Au cours des réunions, des réactions sévères ont été exprimées contre les documents adoptés par les parlements belge et néerlandais le 16 avril, qui visaient à porter atteinte à la souveraineté et à l’intégrité territoriale de l’Azerbaïdjan, ainsi qu’au processus de paix en cours avec l’Arménie.
Dans la déclaration, il a été souligné que les documents avaient été préparés sur la base d’évaluations totalement infondées et infondées, et il a été déclaré que cette situation révélait les préjugés anti-azerbaïdjanais enracinés dans les institutions concernées.
Il a été noté que les allégations contenues dans les propositions constituent une violation flagrante du droit international et une ingérence dans l’état de droit.
Au cours des négociations, les références infondées au territoire souverain de l’Azerbaïdjan, les allégations de violations de l’intégrité territoriale de l’Arménie et les accusations concernant les droits des personnes d’origine arménienne et les soi-disant détentions illégales ont été fermement rejetées.
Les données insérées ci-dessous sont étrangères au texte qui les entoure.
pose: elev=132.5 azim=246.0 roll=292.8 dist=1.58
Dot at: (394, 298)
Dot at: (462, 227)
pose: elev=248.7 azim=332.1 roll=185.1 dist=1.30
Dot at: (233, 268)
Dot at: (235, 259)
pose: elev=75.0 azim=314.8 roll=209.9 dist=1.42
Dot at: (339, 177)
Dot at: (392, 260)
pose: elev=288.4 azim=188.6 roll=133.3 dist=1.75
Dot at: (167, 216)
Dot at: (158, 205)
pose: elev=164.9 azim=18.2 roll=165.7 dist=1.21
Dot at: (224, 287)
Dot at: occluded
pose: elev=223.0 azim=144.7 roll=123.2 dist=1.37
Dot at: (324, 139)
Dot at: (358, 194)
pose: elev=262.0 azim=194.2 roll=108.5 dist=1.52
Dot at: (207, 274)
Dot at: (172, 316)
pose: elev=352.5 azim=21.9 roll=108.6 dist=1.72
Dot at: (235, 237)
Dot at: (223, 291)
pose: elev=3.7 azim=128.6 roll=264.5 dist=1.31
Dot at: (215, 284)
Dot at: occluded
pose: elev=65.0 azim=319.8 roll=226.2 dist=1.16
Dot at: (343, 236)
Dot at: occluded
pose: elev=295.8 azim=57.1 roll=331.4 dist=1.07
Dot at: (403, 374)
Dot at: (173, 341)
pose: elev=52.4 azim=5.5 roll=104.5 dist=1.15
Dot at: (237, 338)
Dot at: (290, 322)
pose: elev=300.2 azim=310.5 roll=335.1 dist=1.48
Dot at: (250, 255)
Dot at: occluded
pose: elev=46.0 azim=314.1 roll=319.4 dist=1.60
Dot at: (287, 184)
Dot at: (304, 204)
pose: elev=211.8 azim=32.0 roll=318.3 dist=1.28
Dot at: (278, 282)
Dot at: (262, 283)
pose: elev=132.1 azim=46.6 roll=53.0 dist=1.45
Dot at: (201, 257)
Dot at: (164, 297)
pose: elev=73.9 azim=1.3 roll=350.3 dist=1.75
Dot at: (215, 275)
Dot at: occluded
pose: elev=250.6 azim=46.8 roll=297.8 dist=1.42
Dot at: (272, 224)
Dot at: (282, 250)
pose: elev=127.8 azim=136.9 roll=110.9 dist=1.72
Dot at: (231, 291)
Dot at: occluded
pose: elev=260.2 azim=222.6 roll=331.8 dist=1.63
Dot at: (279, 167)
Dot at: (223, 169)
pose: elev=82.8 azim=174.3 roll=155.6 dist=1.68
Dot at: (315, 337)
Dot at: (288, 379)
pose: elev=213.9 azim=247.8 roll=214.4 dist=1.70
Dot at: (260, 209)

Il a été porté à l’attention des ambassadeurs qu’il était «paradoxal» que les propositions coïncident avec la dernière réunion entre les présidents des parlements d’Azerbaïdjan et d’Arménie.
La partie azerbaïdjanaise a demandé à la Belgique et aux Pays-Bas de prendre des mesures efficaces pour empêcher les groupes anti-azerbaïdjanais présents dans leurs parlements de nuire aux relations bilatérales.
Les parlements belge et néerlandais ont adopté des propositions concernant le retour des Arméniens ayant quitté le Karabakh.